Yargıtay Kararı 21. Hukuk Dairesi 2009/5557 E. 2010/4327 K. 14.04.2010 T.

YARGITAY KARARI
DAİRE : 21. Hukuk Dairesi
ESAS NO : 2009/5557
KARAR NO : 2010/4327
KARAR TARİHİ : 14.04.2010

MAHKEMESİ :İş Mahkemesi

Davacı,davalı işveren nezdinde 1.7.1991-1.4.1993 tarihleri arası çalıştığının tespitine karar verilmesini istemiştir.
Mahkeme ilamında belirtildiği şekilde, isteğin kısmen kabulüne karar vermiştir.
Hükmün davacı ile davalılardan Kurum vekili tarafından temyiz edilmesi üzerine temyiz isteğinin süresinde olduğu anlaşıldıktan ve Tetkik Hakimi … tarafından düzenlenen raporla dosyadaki kağıtlar okunduktan sonra işin gereği düşünüldü ve aşağıdaki karar tesbit edildi
K A R A R

1-Dosyadaki yazılara, toplanan delillere, hükmün dayandığı gerektirici nedenlere göre, davalı …’nun tüm, davacının aşağıdaki bendin kapsamı dışında kalan diğer temyiz itirazlarının reddi gerekir.
2-Davacı, davalıya ait işyerinde, 30.01.1988-05.09.1990 ve 01.07.1991-01.04.1993 tarihleri arasında hizmet akdine dayalı olarak sürekli çalıştığının tespitini istemiştir.
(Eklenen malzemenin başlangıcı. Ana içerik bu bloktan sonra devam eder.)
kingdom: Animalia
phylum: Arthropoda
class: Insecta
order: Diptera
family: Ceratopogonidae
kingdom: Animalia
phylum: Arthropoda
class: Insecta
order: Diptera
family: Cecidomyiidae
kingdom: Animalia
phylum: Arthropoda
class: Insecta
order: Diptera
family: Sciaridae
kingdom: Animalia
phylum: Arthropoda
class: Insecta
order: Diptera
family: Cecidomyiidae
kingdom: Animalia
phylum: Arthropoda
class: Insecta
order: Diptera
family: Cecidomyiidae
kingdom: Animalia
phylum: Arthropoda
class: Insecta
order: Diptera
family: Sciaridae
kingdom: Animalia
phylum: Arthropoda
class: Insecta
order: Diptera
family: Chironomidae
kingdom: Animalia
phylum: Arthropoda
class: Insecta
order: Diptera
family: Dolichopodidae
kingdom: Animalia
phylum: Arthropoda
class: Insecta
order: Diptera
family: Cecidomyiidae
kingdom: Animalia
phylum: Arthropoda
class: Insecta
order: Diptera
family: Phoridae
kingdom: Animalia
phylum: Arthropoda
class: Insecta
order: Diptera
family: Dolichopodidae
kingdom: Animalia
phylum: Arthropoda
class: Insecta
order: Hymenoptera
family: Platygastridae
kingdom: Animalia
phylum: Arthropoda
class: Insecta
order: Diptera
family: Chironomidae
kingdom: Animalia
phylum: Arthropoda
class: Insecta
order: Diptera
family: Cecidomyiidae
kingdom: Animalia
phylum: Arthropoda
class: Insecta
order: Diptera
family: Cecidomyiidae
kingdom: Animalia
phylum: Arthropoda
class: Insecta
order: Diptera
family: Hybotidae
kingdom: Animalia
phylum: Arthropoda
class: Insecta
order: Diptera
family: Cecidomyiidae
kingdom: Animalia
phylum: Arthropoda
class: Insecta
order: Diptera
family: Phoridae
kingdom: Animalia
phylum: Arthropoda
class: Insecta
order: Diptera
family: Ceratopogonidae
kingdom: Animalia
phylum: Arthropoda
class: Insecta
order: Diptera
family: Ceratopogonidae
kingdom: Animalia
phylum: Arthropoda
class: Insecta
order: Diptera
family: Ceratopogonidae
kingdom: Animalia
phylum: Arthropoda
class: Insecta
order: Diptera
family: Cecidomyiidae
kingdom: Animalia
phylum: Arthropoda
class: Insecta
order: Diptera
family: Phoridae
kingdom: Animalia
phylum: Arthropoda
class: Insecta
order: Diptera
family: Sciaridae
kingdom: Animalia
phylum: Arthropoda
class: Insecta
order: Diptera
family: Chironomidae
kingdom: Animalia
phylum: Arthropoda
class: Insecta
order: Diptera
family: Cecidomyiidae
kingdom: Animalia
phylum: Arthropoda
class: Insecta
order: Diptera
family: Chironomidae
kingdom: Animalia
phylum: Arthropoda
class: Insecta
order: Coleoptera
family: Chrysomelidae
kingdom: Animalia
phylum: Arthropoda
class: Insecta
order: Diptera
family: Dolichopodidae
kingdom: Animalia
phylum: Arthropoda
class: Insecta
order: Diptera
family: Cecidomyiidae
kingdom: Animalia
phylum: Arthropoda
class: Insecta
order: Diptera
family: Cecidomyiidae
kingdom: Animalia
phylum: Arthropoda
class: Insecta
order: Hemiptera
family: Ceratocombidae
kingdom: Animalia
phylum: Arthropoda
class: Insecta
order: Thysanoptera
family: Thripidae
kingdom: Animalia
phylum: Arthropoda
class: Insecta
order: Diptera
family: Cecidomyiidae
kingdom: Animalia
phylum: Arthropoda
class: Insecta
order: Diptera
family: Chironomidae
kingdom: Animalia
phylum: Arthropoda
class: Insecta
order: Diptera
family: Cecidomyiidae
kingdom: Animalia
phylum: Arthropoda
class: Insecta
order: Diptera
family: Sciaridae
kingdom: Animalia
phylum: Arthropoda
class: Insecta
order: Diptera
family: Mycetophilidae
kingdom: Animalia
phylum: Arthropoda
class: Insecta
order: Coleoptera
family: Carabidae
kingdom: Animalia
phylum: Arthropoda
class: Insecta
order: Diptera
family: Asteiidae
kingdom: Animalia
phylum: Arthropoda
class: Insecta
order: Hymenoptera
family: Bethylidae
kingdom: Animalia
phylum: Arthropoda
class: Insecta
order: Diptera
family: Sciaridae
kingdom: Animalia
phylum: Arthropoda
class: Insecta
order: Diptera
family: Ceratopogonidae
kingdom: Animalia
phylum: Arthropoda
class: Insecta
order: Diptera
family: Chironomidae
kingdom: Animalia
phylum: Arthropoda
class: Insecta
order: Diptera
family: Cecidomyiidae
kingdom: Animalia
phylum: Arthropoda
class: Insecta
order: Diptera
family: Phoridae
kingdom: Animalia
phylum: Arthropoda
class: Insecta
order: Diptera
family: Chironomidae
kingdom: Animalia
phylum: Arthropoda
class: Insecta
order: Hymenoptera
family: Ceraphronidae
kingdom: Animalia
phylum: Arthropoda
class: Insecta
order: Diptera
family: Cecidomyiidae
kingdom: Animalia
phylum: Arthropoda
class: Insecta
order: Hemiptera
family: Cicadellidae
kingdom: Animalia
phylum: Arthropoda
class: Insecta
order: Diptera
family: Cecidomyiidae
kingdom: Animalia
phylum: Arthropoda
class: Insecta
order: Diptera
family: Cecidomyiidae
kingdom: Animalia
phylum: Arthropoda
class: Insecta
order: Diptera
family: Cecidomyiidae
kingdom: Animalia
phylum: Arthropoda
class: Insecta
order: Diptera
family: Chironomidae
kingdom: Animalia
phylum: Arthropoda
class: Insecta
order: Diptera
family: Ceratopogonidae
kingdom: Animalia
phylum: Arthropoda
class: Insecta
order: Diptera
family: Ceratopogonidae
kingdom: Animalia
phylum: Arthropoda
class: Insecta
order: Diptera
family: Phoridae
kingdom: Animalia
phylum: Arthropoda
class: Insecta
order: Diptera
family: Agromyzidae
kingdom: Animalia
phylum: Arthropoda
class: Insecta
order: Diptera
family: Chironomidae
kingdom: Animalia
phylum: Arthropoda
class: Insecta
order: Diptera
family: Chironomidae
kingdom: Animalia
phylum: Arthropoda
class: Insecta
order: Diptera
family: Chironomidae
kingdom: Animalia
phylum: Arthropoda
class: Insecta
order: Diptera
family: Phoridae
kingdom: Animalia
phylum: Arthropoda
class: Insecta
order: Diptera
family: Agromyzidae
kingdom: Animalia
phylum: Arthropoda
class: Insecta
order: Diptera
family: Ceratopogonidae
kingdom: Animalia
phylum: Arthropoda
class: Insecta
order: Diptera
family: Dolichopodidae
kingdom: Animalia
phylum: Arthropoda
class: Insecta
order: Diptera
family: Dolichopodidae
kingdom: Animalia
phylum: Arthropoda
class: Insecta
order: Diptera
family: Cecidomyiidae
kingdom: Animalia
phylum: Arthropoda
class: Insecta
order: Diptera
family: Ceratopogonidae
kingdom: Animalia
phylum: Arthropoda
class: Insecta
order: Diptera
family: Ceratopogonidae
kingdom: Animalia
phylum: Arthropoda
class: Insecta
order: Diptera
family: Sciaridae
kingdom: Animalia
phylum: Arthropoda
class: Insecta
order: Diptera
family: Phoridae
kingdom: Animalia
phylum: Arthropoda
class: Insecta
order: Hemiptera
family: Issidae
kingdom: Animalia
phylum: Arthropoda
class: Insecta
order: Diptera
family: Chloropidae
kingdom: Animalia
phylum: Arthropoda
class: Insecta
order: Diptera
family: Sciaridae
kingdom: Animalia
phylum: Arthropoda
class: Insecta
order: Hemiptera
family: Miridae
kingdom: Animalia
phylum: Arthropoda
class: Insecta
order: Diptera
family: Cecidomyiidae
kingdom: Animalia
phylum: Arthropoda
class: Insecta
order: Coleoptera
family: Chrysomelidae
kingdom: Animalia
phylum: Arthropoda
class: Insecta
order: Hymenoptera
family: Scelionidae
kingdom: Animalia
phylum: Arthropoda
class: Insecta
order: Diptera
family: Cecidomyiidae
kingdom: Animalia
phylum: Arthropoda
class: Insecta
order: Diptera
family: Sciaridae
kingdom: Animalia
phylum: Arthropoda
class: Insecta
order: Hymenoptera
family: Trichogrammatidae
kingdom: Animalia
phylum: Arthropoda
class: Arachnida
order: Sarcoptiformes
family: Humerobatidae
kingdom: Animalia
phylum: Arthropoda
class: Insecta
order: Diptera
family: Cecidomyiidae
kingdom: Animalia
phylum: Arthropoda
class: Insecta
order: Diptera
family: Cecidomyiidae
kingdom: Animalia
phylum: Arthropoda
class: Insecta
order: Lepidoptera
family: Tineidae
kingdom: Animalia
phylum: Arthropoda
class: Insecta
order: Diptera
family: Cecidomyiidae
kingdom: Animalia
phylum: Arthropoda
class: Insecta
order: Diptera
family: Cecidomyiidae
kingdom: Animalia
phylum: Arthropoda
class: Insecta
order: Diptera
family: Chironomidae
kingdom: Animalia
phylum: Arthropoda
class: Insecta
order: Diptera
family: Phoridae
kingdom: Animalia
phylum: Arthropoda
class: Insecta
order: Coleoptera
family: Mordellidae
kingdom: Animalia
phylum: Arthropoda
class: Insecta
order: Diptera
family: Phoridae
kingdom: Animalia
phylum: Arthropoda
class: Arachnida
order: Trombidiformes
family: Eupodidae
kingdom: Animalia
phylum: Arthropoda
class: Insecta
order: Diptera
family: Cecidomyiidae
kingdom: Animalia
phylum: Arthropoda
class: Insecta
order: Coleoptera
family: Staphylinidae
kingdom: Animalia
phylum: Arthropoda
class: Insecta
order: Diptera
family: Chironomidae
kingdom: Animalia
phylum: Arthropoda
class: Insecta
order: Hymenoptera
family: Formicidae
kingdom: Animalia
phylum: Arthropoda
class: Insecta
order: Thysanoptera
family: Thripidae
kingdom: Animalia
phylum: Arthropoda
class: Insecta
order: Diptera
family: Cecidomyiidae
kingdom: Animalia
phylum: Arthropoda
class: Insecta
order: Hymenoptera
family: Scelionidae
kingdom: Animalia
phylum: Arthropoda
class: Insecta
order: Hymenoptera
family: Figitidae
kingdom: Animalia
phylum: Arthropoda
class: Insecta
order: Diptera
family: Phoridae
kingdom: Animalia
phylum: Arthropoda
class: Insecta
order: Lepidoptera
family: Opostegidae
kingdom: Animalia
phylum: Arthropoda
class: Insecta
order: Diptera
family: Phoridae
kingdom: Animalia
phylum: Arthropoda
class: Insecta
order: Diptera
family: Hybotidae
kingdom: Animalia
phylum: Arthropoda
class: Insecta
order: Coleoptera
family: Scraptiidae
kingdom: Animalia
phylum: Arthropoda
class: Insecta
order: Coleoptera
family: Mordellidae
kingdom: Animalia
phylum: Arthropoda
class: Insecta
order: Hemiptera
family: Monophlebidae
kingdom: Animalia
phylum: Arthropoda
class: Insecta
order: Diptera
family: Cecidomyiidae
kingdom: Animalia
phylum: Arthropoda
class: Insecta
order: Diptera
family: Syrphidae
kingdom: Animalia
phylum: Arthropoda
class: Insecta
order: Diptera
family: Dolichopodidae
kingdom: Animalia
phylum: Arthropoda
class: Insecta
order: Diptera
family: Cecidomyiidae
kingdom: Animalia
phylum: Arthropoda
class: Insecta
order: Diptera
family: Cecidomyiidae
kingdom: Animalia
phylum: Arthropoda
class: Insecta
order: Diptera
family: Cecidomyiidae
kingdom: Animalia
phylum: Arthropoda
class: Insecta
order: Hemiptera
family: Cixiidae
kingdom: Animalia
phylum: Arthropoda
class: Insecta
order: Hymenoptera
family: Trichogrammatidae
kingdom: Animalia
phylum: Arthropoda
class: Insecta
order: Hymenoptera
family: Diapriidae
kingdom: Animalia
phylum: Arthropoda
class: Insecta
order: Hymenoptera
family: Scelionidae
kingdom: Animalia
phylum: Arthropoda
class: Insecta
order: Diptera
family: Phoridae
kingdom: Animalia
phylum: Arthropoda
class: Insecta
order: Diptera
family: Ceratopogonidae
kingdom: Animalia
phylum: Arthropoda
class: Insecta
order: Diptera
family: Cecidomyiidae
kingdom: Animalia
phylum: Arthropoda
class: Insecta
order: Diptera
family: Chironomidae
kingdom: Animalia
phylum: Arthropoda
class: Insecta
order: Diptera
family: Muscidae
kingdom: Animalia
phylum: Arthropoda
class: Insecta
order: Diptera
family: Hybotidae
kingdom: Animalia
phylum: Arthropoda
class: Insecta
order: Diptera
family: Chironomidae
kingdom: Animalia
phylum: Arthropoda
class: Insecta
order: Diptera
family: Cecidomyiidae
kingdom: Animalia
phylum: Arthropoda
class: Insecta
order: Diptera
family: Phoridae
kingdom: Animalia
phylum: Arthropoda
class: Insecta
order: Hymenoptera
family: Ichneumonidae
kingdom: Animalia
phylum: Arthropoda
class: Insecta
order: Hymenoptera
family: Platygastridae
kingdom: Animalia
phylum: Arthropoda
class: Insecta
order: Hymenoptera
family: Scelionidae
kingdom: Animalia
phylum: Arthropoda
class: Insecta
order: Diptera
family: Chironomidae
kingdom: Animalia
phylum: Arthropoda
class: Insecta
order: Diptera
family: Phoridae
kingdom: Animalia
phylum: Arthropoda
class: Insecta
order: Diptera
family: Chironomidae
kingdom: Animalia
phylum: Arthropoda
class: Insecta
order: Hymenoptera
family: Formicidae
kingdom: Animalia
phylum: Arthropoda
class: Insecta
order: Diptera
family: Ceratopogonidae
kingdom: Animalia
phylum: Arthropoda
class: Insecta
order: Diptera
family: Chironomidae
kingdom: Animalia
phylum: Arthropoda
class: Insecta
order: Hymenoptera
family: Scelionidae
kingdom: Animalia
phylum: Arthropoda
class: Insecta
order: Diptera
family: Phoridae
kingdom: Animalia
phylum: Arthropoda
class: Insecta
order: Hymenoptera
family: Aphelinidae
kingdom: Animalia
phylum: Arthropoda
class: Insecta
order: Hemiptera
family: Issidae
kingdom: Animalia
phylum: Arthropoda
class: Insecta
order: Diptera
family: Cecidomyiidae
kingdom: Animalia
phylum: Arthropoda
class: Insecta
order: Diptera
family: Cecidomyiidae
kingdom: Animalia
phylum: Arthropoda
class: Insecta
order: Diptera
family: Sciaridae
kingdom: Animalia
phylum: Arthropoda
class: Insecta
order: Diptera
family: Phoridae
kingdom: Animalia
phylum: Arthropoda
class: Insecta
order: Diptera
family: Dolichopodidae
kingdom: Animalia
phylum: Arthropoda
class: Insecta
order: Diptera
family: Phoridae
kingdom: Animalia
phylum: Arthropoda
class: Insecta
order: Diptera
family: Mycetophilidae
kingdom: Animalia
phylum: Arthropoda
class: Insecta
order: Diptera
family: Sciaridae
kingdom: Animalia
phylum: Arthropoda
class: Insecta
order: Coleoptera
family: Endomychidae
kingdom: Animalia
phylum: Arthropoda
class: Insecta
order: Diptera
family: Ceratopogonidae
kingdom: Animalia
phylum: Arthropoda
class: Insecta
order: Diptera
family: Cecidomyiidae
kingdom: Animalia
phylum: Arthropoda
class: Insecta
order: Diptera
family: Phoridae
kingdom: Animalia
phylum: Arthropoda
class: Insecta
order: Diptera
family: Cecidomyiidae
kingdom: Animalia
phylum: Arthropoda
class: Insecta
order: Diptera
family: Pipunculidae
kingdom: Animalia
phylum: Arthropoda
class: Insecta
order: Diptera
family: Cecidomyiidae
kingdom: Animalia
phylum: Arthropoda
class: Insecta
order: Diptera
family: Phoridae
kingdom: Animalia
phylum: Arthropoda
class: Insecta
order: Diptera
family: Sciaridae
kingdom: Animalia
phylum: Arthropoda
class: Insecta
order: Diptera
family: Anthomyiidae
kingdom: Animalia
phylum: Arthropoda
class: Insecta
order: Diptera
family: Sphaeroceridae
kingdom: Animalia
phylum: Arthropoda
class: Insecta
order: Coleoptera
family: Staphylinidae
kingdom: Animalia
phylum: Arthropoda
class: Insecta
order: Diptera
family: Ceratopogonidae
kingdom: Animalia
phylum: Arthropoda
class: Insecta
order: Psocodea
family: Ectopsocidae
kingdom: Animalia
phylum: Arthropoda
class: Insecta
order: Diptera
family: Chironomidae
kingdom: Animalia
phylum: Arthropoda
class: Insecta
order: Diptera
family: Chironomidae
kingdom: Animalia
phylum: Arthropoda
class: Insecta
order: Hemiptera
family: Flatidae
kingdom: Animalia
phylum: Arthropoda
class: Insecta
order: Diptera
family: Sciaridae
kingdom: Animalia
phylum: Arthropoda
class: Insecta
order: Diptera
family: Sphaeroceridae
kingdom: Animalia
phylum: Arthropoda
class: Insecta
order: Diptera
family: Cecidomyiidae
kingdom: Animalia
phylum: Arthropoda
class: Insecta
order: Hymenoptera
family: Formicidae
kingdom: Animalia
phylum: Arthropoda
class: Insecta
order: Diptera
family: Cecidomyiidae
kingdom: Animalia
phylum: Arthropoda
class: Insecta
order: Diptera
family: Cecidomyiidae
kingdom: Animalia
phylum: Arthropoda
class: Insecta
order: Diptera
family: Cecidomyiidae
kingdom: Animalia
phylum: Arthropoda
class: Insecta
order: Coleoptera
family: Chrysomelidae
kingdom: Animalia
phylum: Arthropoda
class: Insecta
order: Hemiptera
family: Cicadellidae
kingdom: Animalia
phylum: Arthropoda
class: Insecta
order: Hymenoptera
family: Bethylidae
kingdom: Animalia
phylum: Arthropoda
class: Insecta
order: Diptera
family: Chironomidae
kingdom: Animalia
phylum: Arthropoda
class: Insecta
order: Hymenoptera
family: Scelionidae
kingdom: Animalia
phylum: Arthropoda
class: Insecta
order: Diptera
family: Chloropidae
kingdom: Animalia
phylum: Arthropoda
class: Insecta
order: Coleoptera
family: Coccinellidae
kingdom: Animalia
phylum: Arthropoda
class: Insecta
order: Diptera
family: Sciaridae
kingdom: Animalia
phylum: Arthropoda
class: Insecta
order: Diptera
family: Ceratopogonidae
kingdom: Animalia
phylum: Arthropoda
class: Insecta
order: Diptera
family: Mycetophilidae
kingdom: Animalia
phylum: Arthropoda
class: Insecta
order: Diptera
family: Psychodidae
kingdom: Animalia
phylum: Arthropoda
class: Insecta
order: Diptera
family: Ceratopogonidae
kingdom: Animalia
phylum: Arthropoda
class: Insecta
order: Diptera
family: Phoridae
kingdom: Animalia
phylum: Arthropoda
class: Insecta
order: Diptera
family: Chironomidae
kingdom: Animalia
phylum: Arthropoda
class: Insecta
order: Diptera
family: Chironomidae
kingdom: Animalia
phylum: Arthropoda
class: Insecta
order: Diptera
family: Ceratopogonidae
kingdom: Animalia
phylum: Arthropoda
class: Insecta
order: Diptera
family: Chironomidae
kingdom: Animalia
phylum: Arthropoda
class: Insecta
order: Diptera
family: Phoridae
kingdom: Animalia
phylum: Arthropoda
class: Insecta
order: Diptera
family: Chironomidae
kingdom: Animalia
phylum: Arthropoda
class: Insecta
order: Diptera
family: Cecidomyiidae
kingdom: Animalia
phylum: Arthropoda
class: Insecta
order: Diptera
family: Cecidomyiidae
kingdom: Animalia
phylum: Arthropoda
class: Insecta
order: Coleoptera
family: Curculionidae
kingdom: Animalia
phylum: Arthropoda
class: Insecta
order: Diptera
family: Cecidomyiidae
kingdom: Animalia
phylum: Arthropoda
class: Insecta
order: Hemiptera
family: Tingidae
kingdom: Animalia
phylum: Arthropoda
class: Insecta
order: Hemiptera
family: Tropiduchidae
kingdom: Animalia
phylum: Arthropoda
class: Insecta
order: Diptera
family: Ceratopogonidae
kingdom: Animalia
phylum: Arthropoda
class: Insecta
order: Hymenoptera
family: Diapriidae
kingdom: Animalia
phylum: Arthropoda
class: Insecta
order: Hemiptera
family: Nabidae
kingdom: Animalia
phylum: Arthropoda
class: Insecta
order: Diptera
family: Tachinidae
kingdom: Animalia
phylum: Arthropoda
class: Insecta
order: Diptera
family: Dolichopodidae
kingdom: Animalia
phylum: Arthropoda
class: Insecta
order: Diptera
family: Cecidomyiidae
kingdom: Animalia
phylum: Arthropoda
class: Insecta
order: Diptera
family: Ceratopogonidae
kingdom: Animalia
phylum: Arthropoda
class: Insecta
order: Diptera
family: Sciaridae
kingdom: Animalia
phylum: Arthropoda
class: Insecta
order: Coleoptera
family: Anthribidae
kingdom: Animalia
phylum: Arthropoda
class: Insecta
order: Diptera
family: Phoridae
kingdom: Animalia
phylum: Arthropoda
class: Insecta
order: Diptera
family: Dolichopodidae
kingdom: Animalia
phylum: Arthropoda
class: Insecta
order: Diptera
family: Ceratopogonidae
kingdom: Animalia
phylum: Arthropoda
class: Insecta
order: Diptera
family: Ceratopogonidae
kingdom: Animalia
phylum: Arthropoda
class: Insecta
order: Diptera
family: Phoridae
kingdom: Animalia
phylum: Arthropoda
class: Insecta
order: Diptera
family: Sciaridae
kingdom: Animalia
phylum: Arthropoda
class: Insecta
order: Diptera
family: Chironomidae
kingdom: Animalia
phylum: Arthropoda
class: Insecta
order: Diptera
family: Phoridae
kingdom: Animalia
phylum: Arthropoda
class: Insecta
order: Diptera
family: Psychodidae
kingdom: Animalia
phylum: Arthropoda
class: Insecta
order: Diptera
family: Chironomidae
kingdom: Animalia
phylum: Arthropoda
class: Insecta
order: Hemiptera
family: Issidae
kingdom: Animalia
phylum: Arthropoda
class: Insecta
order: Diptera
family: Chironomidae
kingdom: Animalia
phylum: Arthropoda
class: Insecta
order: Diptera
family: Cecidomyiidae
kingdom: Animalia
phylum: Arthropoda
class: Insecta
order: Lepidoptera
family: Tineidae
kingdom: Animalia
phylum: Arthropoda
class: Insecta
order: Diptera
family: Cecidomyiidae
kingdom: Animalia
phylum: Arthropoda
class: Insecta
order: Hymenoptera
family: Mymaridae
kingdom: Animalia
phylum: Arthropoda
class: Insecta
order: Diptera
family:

Mahkemece davanın kısmen kabulü ile davacının 01.07.1991-01.04.1993 tarihleri arasında hizmet akdine dayalı olarak sürekli çalıştığının tespitine, hak düşürücü süreye uğraması nedeniyle 30.01.1988-05.09.1990 tarihleri arasındaki dönem yönünden istemin reddine karar verilmiştir.
Davanın yasal dayanağını oluşturan 506 sayılı Yasanın 79/10. maddesinde, bu tür hizmet tespiti davalarının kanıtlanması yönünden özel bir yöntem öngörülmemiştir. Kimi ayrık durumlar dışında; resmi belge veya yazılı delillerin bulunması, sigortalı sayılması gereken sürelerin saptanmasında güçlü delil olmaları itibariyle sonuca etkili olurlar. Ne var ki bu tür kanıtların bulunmaması, salt, bu nedene dayalı istemin reddine neden olmaz. Somut bilgilere dayanması, inandırıcı olmaları koşuluyla, Kuruma bildirilen dönem bordroları, tanıkları veya iş ilişkisini bilen veya bilmesi gereken işverenler tarafından Kuruma bildirilen komşu işyerleri çalışanları gibi kişilerin bilgileri ve bunları destekleyen kimi diğer kanıtlarla dahi sonuca gitmek mümkündür.
Somut olayda davacının, 05.09.1990 tarihinden itibaren çalışmalarının (01.07.1991-01.04.1993 tarihleri arasındaki süre dışında) SGK’na bildirildiği, dava tarihine kadar davalıya ait işyerinde çalışmaya devam ettiği, çalışmasının başka bir işyerinde çalışmayla kesintiye uğramadığı dosyadaki bilgi ve belgelerden anlaşılmaktadır. Dinlenen bordro tanıkları da davacının bu işyerinde 1988 yılından itibaren aralıksız çalıştığını doğrulamıştır.Bu durumda davacının 01.07.1991-01.04.1993 tarihleri arasında hizmet akdine dayalı olarak sürekli çalıştığının tespitine dair verilen karar doğrudur. Ancak 506 sayılı Yasa’nın 79/10. maddesi gereği bu tür davaların 5 yıllık hak düşürücü süre içinde açılması gerekir ise de, davacının 30.01.1988 tarihinden itibaren başka bir işverenin işyerinde çalışmaksızın dava tarihine kadar davalı işverene ait işyerinde çalıştığı bordro tanıklarının beyanlarından açıkça belli olduğuna göre aynı işverene ait işyerindeki hizmet akti, 30.01.1988 tarihinden itibaren kesintisiz olarak devam ettiğinden hak düşürücü sürenin geçtiğinden söz edilemez. .Mahkemece, davanın kabulüne karar verilmesi gerekirken bu maddi ve hukuki olgular göz önünde tutulmaksızın yazılı şekilde hüküm kurulması usul ve yasaya aykırı olup bozma nedenidir.
O halde, davacının bu yönleri amaçlayan temyiz itirazları kabul edilmeli ve hüküm bozulmalıdır.
SONUÇ:Hükmün yukarıda açıklanan nedenlerle BOZULMASINA, 14.04.2010 gününde oybirliğiyle karar verildi.